Task brief → Transcribe the rows between the line holding "county / district: Klickitat" and the line holding "name author: (Jacq.) Roem. & Schult.", inclusive.

* BEGIN The input *

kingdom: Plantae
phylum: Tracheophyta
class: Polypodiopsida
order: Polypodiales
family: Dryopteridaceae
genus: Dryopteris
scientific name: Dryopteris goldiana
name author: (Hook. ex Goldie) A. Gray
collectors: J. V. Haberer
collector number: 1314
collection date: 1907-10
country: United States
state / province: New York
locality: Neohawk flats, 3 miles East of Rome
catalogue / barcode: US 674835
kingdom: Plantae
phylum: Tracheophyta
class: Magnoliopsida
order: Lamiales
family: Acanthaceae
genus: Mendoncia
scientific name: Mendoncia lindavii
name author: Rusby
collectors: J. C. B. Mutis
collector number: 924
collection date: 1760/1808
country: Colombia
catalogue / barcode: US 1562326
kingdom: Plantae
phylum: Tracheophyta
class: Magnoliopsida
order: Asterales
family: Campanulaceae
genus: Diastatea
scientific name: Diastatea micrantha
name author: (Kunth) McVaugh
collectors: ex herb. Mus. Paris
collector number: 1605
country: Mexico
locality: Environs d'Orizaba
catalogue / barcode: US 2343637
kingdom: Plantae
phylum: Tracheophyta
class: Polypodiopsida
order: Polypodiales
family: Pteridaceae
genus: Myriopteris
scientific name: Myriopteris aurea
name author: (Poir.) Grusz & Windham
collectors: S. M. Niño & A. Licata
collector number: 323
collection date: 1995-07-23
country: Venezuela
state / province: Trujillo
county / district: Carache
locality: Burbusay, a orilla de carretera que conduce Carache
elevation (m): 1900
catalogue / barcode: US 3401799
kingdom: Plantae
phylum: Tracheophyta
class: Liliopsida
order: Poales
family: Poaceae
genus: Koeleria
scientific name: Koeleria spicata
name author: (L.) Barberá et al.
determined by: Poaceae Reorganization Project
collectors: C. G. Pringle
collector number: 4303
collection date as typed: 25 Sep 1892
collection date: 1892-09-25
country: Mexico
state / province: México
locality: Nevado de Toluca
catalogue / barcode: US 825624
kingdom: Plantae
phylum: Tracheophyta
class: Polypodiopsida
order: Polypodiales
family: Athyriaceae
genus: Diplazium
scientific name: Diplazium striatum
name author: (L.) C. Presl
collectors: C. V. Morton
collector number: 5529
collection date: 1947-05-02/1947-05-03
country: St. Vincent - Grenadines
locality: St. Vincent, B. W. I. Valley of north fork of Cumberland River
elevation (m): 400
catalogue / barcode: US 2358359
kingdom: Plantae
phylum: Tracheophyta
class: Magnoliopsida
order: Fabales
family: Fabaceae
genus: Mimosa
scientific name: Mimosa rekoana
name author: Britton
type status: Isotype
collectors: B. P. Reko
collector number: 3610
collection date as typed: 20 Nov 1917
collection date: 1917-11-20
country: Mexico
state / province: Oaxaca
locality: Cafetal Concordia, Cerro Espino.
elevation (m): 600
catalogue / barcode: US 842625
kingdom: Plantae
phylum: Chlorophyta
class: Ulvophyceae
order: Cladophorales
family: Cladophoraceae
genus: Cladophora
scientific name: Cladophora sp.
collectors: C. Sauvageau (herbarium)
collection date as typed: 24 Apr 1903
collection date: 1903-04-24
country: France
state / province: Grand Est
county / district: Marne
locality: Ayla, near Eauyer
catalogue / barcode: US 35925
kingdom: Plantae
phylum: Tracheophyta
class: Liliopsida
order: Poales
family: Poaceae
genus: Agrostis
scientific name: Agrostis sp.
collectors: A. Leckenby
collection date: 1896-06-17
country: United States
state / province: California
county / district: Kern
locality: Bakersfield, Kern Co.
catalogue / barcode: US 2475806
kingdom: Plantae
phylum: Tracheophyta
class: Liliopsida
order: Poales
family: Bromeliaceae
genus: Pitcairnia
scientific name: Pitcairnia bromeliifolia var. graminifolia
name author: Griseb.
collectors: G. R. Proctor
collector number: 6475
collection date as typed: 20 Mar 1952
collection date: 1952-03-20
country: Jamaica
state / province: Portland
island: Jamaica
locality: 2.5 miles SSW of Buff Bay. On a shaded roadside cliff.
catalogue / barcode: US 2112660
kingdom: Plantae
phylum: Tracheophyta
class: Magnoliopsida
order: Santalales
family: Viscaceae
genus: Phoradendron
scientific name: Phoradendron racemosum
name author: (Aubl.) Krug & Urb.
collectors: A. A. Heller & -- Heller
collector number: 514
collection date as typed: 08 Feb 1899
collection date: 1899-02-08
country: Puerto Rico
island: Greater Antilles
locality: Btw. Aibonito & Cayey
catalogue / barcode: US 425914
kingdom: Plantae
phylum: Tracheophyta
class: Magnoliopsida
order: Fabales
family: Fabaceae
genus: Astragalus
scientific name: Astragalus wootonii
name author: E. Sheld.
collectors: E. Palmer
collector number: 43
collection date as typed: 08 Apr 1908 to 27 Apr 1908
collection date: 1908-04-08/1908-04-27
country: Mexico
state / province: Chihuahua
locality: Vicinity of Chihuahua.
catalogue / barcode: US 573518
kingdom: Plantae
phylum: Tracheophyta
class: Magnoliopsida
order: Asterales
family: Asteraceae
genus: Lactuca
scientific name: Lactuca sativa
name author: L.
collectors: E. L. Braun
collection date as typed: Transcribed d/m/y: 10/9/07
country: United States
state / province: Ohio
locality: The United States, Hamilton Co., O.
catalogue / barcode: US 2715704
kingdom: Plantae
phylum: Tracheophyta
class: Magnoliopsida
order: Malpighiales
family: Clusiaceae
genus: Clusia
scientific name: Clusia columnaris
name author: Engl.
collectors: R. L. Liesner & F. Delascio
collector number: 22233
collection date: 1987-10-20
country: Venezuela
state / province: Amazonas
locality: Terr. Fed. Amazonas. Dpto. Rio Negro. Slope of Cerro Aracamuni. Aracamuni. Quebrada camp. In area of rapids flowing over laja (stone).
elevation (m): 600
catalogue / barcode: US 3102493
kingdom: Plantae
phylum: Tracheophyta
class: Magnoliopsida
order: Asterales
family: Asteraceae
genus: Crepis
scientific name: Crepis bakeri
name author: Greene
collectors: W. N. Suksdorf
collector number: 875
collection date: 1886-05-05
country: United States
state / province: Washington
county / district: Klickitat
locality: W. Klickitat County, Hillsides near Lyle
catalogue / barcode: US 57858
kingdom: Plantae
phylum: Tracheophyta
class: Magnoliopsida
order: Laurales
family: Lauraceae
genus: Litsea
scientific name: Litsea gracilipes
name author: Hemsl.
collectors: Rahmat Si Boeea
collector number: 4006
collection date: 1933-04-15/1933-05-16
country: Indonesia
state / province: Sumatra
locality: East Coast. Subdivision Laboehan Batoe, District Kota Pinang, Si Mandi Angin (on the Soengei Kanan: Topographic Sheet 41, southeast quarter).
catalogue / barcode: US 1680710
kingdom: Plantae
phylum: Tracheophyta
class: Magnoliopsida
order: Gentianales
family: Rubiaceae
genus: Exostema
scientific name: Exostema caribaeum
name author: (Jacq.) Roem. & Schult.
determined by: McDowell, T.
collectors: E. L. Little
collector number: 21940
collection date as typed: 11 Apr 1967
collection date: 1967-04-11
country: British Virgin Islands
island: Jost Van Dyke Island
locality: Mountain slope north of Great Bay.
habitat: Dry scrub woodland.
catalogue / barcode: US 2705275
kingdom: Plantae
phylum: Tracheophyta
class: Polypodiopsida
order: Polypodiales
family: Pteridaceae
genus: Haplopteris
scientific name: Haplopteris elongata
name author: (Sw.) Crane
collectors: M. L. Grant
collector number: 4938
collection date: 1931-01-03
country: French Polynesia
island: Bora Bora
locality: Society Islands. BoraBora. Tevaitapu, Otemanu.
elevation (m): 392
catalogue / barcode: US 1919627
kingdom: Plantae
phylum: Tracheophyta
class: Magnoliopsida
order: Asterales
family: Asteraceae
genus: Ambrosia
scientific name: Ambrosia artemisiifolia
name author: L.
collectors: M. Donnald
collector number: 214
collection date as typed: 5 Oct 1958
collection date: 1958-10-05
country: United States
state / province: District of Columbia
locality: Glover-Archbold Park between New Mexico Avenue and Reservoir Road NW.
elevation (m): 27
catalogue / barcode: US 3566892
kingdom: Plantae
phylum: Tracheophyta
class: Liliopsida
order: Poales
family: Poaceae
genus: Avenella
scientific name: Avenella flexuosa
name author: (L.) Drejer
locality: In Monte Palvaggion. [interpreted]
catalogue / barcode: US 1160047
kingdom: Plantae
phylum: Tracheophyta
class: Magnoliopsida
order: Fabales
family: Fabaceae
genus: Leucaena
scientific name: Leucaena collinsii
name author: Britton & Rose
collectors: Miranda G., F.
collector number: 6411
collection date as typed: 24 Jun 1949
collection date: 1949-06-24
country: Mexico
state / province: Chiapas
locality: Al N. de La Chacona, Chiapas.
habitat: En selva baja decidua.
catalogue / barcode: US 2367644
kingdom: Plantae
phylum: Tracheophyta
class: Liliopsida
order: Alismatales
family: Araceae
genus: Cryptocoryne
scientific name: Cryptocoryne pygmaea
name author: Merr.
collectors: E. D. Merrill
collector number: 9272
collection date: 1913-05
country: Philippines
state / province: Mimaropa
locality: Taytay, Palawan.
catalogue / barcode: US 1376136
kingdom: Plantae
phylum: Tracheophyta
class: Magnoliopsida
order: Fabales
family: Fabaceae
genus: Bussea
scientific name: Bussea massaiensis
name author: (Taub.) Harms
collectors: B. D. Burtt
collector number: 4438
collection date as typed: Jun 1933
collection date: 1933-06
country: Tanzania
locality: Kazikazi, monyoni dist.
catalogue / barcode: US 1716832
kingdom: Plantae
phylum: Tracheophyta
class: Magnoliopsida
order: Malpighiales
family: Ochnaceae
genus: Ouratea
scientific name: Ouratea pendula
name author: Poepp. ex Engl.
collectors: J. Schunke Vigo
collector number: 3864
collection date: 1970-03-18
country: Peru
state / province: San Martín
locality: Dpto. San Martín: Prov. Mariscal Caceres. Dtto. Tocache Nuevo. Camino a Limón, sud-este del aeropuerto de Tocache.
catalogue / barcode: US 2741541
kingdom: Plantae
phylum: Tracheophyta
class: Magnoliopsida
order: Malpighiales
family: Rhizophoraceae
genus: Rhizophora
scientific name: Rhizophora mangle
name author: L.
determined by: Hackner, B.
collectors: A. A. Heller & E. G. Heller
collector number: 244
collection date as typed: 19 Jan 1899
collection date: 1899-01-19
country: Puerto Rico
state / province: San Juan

* END The input *

Result of the task →
county / district: Klickitat
locality: W. Klickitat County, Hillsides near Lyle
catalogue / barcode: US 57858
kingdom: Plantae
phylum: Tracheophyta
class: Magnoliopsida
order: Laurales
family: Lauraceae
genus: Litsea
scientific name: Litsea gracilipes
name author: Hemsl.
collectors: Rahmat Si Boeea
collector number: 4006
collection date: 1933-04-15/1933-05-16
country: Indonesia
state / province: Sumatra
locality: East Coast. Subdivision Laboehan Batoe, District Kota Pinang, Si Mandi Angin (on the Soengei Kanan: Topographic Sheet 41, southeast quarter).
catalogue / barcode: US 1680710
kingdom: Plantae
phylum: Tracheophyta
class: Magnoliopsida
order: Gentianales
family: Rubiaceae
genus: Exostema
scientific name: Exostema caribaeum
name author: (Jacq.) Roem. & Schult.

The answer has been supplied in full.